Commercial electronic design automation tools cost semiconductor teams millions annually—simulation, formal verification, synthesis. The specifications are public (IEEE 1800-2017), the infrastructure exists in CIRCT, but nobody had bridged the gap between 'we can parse Verilog' and 'we can actually run a testbench.' Until now. A single engineer at Normal Computing used AI agents to land 2,968 commits on a CIRCT fork over 43 days in January-February 2026, adding a full verification stack: event-driven simulator, VPI/cocotb integration, UVM runtime support, bounded model checking, logic equivalence checking, and mutation testing. The result is 580,430 lines across 3,846 files—and real-world protocol testbenches running end-to-end.
The Numbers Tell the Story
The velocity curve tells you everything about how AI-assisted development actually works at scale. Week one started at ~25 commits per day as the agent figured out the architecture.

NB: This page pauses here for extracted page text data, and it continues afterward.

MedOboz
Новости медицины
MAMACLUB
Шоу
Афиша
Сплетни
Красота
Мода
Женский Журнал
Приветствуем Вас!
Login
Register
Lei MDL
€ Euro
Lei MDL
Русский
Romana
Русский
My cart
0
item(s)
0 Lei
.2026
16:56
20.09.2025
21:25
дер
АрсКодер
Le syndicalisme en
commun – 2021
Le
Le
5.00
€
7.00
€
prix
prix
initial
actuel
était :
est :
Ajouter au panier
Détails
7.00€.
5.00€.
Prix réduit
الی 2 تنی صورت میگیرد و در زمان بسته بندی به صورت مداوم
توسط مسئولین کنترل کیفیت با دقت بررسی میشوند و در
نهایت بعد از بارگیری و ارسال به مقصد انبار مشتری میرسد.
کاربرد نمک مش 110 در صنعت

By week seven (February 10-16), the team hit 124 commits per day—not because the AI got smarter, but because later work was more mechanical: regression infrastructure, test harnesses, quality gates. Test files exploded from 987 to 4,229 (a 4.3x increase) with a sharp inflection on February 6 when formal and mutation testing suites came online. The commit breakdown by category reveals where the real engineering meat is: Formal verification leads at 652 commits, docs and iteration logs at 521, Verilog frontend at 461, mutation testing at 372, and simulation engine work at 367. That "docs & iteration logs" bucket reflects a 1,554-iteration engineering log tracking every AI interaction cycle—because building complex systems with agents means documenting the reasoning, not just the output.
The Agent Stack
AI attribution breaks down to 40% Claude Opus 4.5, 14% Claude Opus 4.6, and 46% Codex models. Early work used Opus 4.5 with a custom StopHook to maintain continuity across long sessions—a hack that Opus 4.6's team mode made obsolete. The trickier finding: Codex version 5.2 had coordination issues, frequently reverting parallel changes from other agents. Version 5.3 resolved this, and its xhigh reasoning mode proved "particularly effective on complex debugging." They built a custom auto-continue utility to keep sessions running without manual babysitting.
Real Hardware, Real Verification
The real test isn't synthetic benchmarks—it's whether the simulator can handle verification IP built for commercial tools. Mirafra's open-source AVIPs (Advanced Verification IP) are complete UVM environments for APB, AHB, AXI4, SPI, JTAG, I2S, and I3C protocols. According to Normal Computing, no other open-source simulator could compile a single one of these testbenches—but their fork ran each to completion, including coverage collection that "matched the expected number." They also validated against NVIDIA's CVDP benchmark (783 hardware design tasks) and verified OpenTitan's prim_count module with bounded model checking up to 20 cycles.
Performance Reality Check
Let's be straight about this: circt-sim in interpret mode is still 100-1,000x slower than Verilator or commercial simulators. The JIT improvements they added show promise—2.1x speedup on I2S, 18% on simpler benchmarks—but most code still falls back to the interpreter. They're exploring three paths forward: coroutine-based compilation (clean abstraction but LLVM's coroutine machinery fights hardware process semantics), state-machine transformation at the IR level (no dependency, complex rewrite), and block-level JIT targeting hot basic blocks like clock toggles and driver loops.
The Bottom Line
The EDA industry has operated for decades on the assumption that verification tools require large, well-funded teams to build. This experiment suggests that assumption may be obsolete—or at least, worth stress-testing. A single engineer with AI assistance built a functional verification stack in weeks instead of years. That's not a replacement for commercial simulators hardened by production use, but it's a proof that the cost of building verification tools just dropped by an order of magnitude. The gap between 'possible' and 'practical' just got a lot smaller.